This word “overcome” is amazing. It’s the word “conquer.” “I have conquered the world, the very thing you feel conquered by in your suffering, the very thing you can’t deal with, the very thing that’s holding you down, the very thing that’s crushing you, this fallen world, the thing that’s destroying you, I have conquered, I have beaten. And if you have someone you know that loves you and that you love and His spirit lives in you, that’s the kind of person that can give you peace.”
Jesus beat the world through His life, through His death, through His resurrection, through His ascension. He reigns supreme over everything in it, even the thing that you’re suffering from today, He reigns supreme over it, and He works all things for good for those who love Him and have been called according to His purpose.
Now, you may be here this morning and you may know Christ, and that’s great hope, but there’s some, I’m confident, that are here this morning that don’t know Christ. Maybe you’re in suffering, maybe you’re not. I can promise you that suffering will come to you even if you don’t know Christ today, and the question is where will you turn? What will you do?
You know, you have to realize that the world is broken because of sin. That’s the reason the world doesn’t work rightly. That’s the reason suffering happens, so the only way you’re going to beat the world is if you have someone whose dealt with the problem of sin, and the only person whose dealt with the problem of sin is our Lord Jesus Christ, which He is the source and the only hope for our peace.
You know, as we sort of bring this to a close today, those three things all hang together. Yeah, you’ve got to know trials are coming because they’re inevitable, but they won’t last forever, they’re temporary, and there is joy on the other side we can hope in, and then even in the midst of those, we can find peace.
But you know what I think is appropriate for us to end on here is Jesus’ final exhortation to His disciples. You saw it there is verse 3; I love this and it’s what we need to be sent out with as we leave Christ Covenant today. Jesus uses this phrase “Take heart.” I know you’re beat down, I know you’re weak, I know you’re suffering, I know you’re hurting, but take heart.
The old King James actually captures the Greek here pretty well. The phrase “take heart” literally is rendered “be of good cheer.” What an amazing statement. In the middle of all your suffering, be of good cheer.
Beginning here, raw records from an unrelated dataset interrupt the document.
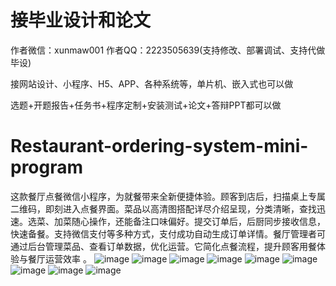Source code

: # 接毕业设计和论文
作者微信：xunmaw001  作者QQ：2223505639(支持修改、部署调试、支持代做毕设)

接网站设计、小程序、H5、APP、各种系统等，单片机、嵌入式也可以做

选题+开题报告+任务书+程序定制+安装测试+论文+答辩PPT都可以做
# Restaurant-ordering-system-mini-program
这款餐厅点餐微信小程序，为就餐带来全新便捷体验。顾客到店后，扫描桌上专属二维码，即刻进入点餐界面。菜品以高清图搭配详尽介绍呈现，分类清晰，查找迅速。选菜、加菜随心操作，还能备注口味偏好。提交订单后，后厨同步接收信息，快速备餐。支持微信支付等多种方式，支付成功自动生成订单详情。餐厅管理者可通过后台管理菜品、查看订单数据，优化运营。它简化点餐流程，提升顾客用餐体验与餐厅运营效率 。 
![image](https://github.com/user-attachments/assets/8c1c6a2d-6e4a-4283-824e-6fe08ecd605b)
![image](https://github.com/user-attachments/assets/2be5c85f-e53f-424a-be18-9146ab6fabc9)
![image](https://github.com/user-attachments/assets/78dba2ff-d1a9-4d5a-a034-e48d02e31e1e)
![image](https://github.com/user-attachments/assets/2c30d3f7-31b8-4bb5-b5c1-8b66f1a7b4a2)
![image](https://github.com/user-attachments/assets/96a4a900-ec01-4793-97d4-056b165831cf)
![image](https://github.com/user-attachments/assets/3b1e7edb-a0a6-4f96-a9a9-681e584e65ef)
![image](https://github.com/user-attachments/assets/859bc50c-8b92-4f29-9a3d-1d9576c39119)
![image](https://github.com/user-attachments/assets/bdf95adc-dba6-43da-ba2c-6c5cc1f051f1)
![image](https://github.com/user-attachments/assets/67adb1ff-f4a7-4cb0-84e9-58edae518cd4)
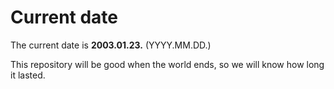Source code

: # Current date

The current date is **2003.01.23.** (YYYY.MM.DD.)

This repository will be good when the world ends, so we will know how long it lasted.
Now, if your friend told you that, you would probably dismiss it, you’re like, well, you know, my friend’s always trying to cheer me up and they say be of good cheer, but what, you know, they don’t really have any power to fix my problem, thank you for the sentiment.
But, ah, but what if the Lord of the universe, who’s in charge of everything, who’s conquered the world looks at you and says, “Be of good cheer.” Well, now you have a reason, the greatest reason in the world, to be of good cheer.
So here as we go this morning from Christ Covenant, no matter what circumstances you’re in, no matter what trials you’re doing, in Christ is the victory and we leave with this exhortation, “Take heart, be of good cheer, for He and He alone, He has overcome the world.” Amen and amen.
Let’s pray together. Lord, we confess that we hear this message and don’t always know how to let it in. Lord, we confess that we don’t even want to think about suffering, sometimes even when we’re in suffering we don’t want to think about suffering. But Lord, there’s hope here. Give us not just encouragement and peace today but preparation, Lord, that we might be prepared to handle whatever comes our way, we might be able to trust and lean on Christ, the great author and perfecter of our faith, who for the joy set before Him endured amazing suffering so He could sit down in triumph at the right hand of God the Father. Give us that peace today, we pray. In Christ’s precious name. Amen.